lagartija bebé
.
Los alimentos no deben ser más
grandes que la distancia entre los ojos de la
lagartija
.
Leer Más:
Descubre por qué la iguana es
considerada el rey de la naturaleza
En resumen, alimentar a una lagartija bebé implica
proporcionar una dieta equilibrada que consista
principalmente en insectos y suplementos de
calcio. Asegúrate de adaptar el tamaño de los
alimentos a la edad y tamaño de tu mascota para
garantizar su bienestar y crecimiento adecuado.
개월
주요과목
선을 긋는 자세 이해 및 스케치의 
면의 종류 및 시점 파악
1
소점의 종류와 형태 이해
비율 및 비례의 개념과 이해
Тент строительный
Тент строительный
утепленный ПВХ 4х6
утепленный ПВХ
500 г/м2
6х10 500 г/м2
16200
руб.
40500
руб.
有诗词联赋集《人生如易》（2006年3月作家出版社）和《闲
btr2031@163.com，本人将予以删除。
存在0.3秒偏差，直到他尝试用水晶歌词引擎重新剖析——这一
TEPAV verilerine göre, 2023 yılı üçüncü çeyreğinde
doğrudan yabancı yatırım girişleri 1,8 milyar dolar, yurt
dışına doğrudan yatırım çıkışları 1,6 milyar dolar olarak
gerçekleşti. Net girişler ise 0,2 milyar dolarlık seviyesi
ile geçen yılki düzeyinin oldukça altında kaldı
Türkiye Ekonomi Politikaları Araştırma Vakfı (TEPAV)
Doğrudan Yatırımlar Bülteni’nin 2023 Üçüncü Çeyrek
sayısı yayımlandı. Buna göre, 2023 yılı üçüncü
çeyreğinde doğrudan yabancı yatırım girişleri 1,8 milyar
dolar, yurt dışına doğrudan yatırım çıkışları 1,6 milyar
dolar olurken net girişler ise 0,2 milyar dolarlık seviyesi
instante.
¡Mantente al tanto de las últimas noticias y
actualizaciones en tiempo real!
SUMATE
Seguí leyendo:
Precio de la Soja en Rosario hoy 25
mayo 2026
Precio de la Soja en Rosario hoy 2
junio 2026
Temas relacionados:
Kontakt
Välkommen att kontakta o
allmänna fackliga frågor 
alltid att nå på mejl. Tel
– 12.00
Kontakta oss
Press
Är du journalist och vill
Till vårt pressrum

TASK DIRECTIONS - Rewrite everything from the start of the records down through the line containing "En resumen, alimentar", putting "salamanquesa" wherever "lagartija" appears and leaving everything else unchanged.

OUTPUT FOR THIS TASK -
salamanquesa bebé
.
Los alimentos no deben ser más
grandes que la distancia entre los ojos de la
salamanquesa
.
Leer Más:
Descubre por qué la iguana es
considerada el rey de la naturaleza
En resumen, alimentar a una salamanquesa bebé implica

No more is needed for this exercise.